▶ [WORK ITEM] Lines that contain the string "userSpaceOnUse" are the ones to list; copy all of them from the records.

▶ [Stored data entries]

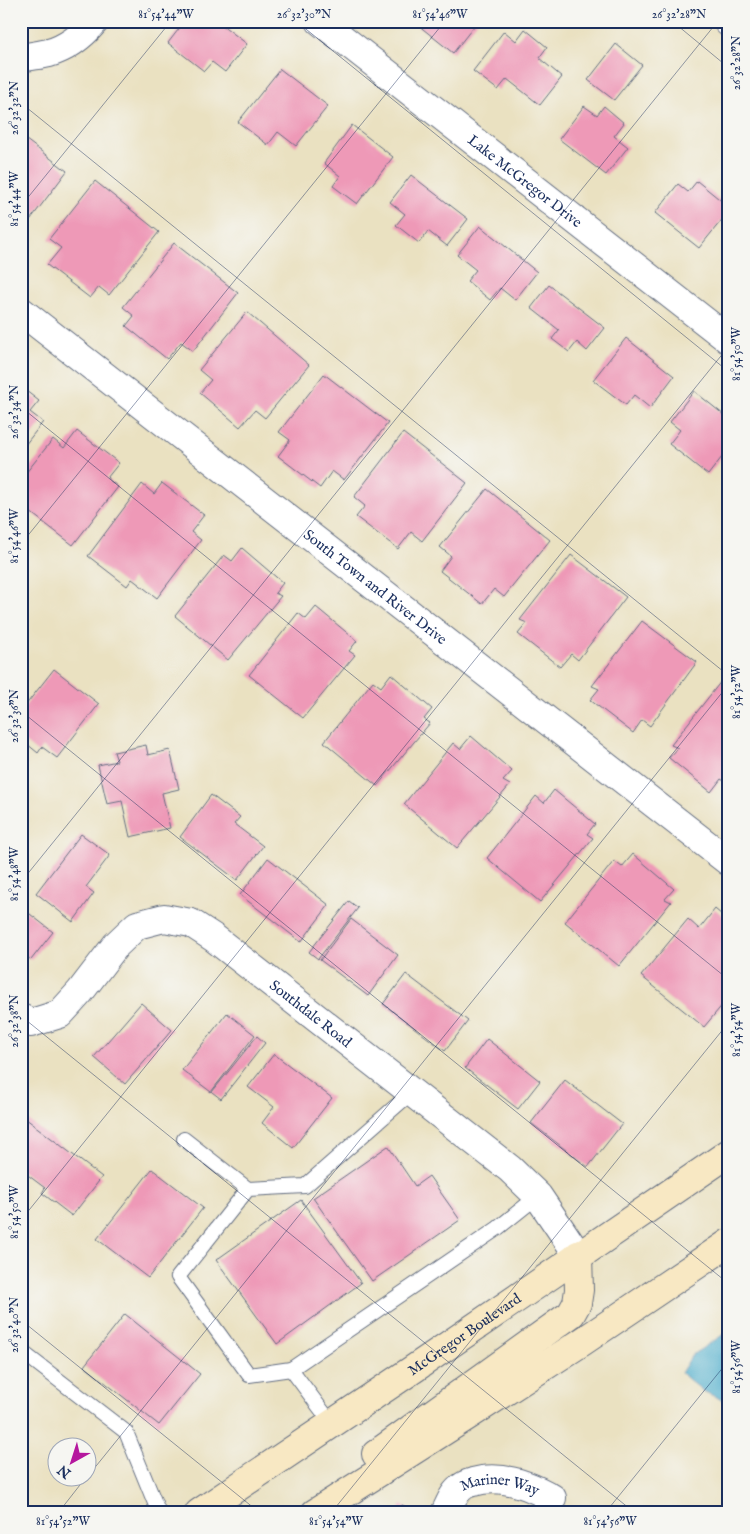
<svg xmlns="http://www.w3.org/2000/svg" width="750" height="1534" font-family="'IM FELL English',serif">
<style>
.water{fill:#4dadcc;stroke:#346e95}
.building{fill:#ee99b7}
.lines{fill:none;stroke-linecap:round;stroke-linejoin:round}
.lane-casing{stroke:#636d81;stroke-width:16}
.street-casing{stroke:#636d81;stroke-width:30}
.secondary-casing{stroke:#636d81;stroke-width:30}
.lane{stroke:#fff;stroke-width:14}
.street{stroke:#fff;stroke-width:28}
.secondary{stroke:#f8e8c3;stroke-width:28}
.ticks{fill:none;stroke:#1b2f5e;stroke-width:1;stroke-opacity:0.45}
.labels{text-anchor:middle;stroke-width:4.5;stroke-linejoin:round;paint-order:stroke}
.street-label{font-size:15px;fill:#1b2f5e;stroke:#f6f6f2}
.neatline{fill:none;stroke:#1b2f5e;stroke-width:2}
.ticks-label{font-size:12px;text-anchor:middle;fill:#1b2f5e}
</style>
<rect width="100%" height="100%" fill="#f6f6f2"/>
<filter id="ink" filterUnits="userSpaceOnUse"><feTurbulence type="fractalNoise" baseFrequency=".02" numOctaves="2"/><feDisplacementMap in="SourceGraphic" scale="10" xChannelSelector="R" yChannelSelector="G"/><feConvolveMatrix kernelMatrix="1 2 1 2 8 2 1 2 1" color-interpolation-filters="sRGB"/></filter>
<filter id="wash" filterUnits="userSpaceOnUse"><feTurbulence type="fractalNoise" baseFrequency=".0096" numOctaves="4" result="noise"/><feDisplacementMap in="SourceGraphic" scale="20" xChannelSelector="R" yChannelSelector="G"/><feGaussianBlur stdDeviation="1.12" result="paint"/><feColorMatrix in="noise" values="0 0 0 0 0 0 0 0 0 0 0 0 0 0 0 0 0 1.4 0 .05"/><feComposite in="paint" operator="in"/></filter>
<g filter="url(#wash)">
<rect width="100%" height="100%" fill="#eae1c1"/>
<path class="water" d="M729,1331V1403L703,1391L681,1373L692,1355Z"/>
<g id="blocks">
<g class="building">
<path d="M185,21H217L247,44L225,72L212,62L204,71L168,43Z"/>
<path d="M413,21H478L453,53Z"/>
<path d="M525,29L547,47L539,58L562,77L540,105L507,79L498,90L473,71L504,31L516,41Z"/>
<path d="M616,44L642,65L614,100L588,80Z"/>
<path d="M280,69L328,106L296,146L278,132L268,145L238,122Z"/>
<path d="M584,106L597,115L604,106L624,123L614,136L628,147L606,175L559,139Z"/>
<path d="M352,125L393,157L357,204L333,186L340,176L324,163Z"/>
<path d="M21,136L67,171L21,232Z"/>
<path d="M411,175L468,219L447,246L428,231L419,243L396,225L405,214L390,202Z"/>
<path d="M95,181L159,232L109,295L99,287L90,298L47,265L61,248L49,239Z"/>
<path d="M697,181L729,207V211L699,248L655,213L678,184L688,192Z"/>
<path d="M480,226L537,272L515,300L500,288L490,300L467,281L476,270L457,255Z"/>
<path d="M174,243L238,293L193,351L181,342L167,359L126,326L134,316L123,307Z"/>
<path d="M549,285L605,328L587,351L577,342L569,352L552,339L559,330L531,308Z"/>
<path d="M247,312L309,365L265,418L255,410L240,427L200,393L211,380L199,370Z"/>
<path d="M626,338L674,376L650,408L634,395L626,405L593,380Z"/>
<path d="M324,374L388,423L344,480L332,471L320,488L278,456L290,440L279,432Z"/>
<path d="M21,387L39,401L30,412L43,422L21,450Z"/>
<path d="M694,391L729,419V448L708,475L669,444L680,430L670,422Z"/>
<path d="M77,431L119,463L107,478L118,487L73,545L21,505V479L53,439L64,448Z"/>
<path d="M403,433L467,483L422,541L411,532L398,549L356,517L365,506L354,497Z"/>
<path d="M162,483L204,515L191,532L201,540L157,598L132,579L127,586L88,556L142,484L154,494Z"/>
<path d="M487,489L550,540L504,597L494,589L482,604L440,571L451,556L440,547Z"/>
<path d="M242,548L283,583L275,593L281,596L228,660L175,616L224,555L232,561Z"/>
<path d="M571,555L626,597L578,660L571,654L560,667L518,634L527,623L520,620Z"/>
<path d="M316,607L357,641L349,651L355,655L303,718L249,675L298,613L306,619Z"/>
<path d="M642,621L697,662L650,726L642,720L633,733L590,700L599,689L592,686Z"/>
<path d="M54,669L99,704L57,758L42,747L38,753L21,739V711Z"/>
<path d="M391,674L432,709L424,719L430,723L377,786L324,742L373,681L381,687Z"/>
<path d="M722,680L729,685V784L721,779L711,792L669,758L678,748L671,745Z"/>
<path d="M471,736L512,771L503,781L510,785L457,848L404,804L453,743L460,749Z"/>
<path d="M146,745L148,755L170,750L179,789L162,793L170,828L130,837L122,801L107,804L98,765L117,761L114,752Z"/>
<path d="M21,758L27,763L21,770Z"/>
<path d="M554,790L595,824L587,834L593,838L540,902L487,858L536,796L544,803Z"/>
<path d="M211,795L240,817L234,824L263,846L237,880L180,837Z"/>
<path d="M81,834L110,855L86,887L94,893L73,922L36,893Z"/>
<path d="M633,854L674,889L665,899L671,902L619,966L565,922L614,861L622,867Z"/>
<path d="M268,858L329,905L301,942L240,895Z"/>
<path d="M349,901L358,908L318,959L309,952Z"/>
<path d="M21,907L53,932L31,960L21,952Z"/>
<path d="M715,909L729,921V997L704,1027L641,976L688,919L699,929Z"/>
<path d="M351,919L398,955L368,996L320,960Z"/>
<path d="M406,974L468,1021L445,1051L383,1004Z"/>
<path d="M141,1003L172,1030L125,1084L94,1057Z"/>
<path d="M227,1013L255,1035L211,1092L182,1070Z"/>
<path d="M257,1036L265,1043L221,1099L212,1092Z"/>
<path d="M487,1039L540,1081L518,1109L465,1068Z"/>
<path d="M274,1054L332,1098L293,1148L262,1123L274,1107L248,1087Z"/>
<path d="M565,1080L622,1124L588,1167L531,1123Z"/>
<path d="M21,1115L102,1177L72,1216L42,1193L45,1188L21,1170Z"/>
<path d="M388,1146L415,1186L429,1176L460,1220L372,1281L313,1198Z"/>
<path d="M152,1169L203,1208L148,1278L97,1239Z"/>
<path d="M301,1200L361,1283L277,1344L216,1260Z"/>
<path d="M125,1314L200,1374L159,1425L84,1366Z"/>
<path d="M402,1505L418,1513H398Z"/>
</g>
</g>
</g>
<g filter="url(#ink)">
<use href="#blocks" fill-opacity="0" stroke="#636d81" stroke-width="1"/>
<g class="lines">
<g class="lane-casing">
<g id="lane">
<path d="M412,1092L305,1186L248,1189L178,1277L249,1375L291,1369L498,1228L538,1196"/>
<path d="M184,1139L248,1189"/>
<path d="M21,1351L126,1432L159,1513"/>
<path d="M291,1369L332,1424"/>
</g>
</g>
<g class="street-casing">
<g id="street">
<path id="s1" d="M320,21L729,340"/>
<path d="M727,21L729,23"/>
<path d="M21,58C30,56 40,55 49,53C67,48 83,35 95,21"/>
<path id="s2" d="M21,311L729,862"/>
<path id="s3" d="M21,1018L31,1023L60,1014L80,992L116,945L137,925L164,918L191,923L214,938L510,1169L538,1196L578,1255"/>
<path id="s4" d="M445,1513C450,1503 453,1493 462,1487C465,1484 469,1483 473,1482C500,1474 528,1484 552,1498L545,1513"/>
</g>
</g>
<g class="secondary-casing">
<g id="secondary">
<path d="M376,1454L571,1314L577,1303L579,1290L578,1255"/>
<path id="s5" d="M199,1513L415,1368L729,1153"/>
<path d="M315,1513L469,1415L582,1342L729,1243"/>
</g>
</g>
<use href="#lane" class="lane"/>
<use href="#street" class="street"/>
<use href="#secondary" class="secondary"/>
</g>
</g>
<path class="ticks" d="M296,21L729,372M672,21L729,68M21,103L729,676M21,206L171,21M21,407L729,980M21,544L445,21M21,711L729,1284M21,882L718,21M21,1016L635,1513M21,1220L729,346M21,1320L260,1513M88,1476L729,684M58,1513L87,1476M331,1513L729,1022M605,1513L729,1360"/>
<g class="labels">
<g class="street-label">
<text dy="5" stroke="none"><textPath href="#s1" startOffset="260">Lake McGregor Drive</textPath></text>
<text dy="5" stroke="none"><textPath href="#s2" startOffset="449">South Town and River Drive</textPath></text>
<text dy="5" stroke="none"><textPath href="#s3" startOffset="365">Southdale Road</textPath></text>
<text dy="5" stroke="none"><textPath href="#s5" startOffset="320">McGregor Boulevard</textPath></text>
<text dy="5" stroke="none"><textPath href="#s4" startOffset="71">Mariner Way</textPath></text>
</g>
</g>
<rect width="750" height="1534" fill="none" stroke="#f6f6f2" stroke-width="55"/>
<g transform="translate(72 1462) rotate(219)"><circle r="24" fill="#f6f6f2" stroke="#9ea6b7"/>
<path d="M0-4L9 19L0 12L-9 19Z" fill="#b5179e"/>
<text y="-8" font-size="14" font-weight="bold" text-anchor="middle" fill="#1b2f5e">N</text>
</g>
<rect x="28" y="28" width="694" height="1478" class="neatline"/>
<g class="ticks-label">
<text x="166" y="18">81°54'44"W</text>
<text x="304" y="18">26°32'30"N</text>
<text x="440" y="18">81°54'46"W</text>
<text x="679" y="18">26°32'28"N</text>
<text transform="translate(736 63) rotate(-90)" y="4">26°32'28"N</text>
<text transform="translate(14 108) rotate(-90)" y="4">26°32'32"N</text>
<text transform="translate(14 199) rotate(-90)" y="4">81°54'44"W</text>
<text transform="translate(736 354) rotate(-90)" y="4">81°54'50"W</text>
<text transform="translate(14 412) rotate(-90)" y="4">26°32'34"N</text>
<text transform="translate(14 536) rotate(-90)" y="4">81°54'46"W</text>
<text transform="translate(736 692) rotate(-90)" y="4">81°54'52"W</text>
<text transform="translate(14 716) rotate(-90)" y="4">26°32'36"N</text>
<text transform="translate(14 874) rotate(-90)" y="4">81°54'48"W</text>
<text transform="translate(14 1021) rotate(-90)" y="4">26°32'38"N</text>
<text transform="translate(736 1030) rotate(-90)" y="4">81°54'54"W</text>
<text transform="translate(14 1212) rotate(-90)" y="4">81°54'50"W</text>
<text transform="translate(14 1325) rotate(-90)" y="4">26°32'40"N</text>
<text transform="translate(736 1367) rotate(-90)" y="4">81°54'56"W</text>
<text x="63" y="1525">81°54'52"W</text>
<text x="336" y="1525">81°54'54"W</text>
<text x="610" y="1525">81°54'56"W</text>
</g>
</svg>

▶ [RESPONSE TO THE EXERCISE]
<filter id="ink" filterUnits="userSpaceOnUse"><feTurbulence type="fractalNoise" baseFrequency=".02" numOctaves="2"/><feDisplacementMap in="SourceGraphic" scale="10" xChannelSelector="R" yChannelSelector="G"/><feConvolveMatrix kernelMatrix="1 2 1 2 8 2 1 2 1" color-interpolation-filters="sRGB"/></filter>
<filter id="wash" filterUnits="userSpaceOnUse"><feTurbulence type="fractalNoise" baseFrequency=".0096" numOctaves="4" result="noise"/><feDisplacementMap in="SourceGraphic" scale="20" xChannelSelector="R" yChannelSelector="G"/><feGaussianBlur stdDeviation="1.12" result="paint"/><feColorMatrix in="noise" values="0 0 0 0 0 0 0 0 0 0 0 0 0 0 0 0 0 1.4 0 .05"/><feComposite in="paint" operator="in"/></filter>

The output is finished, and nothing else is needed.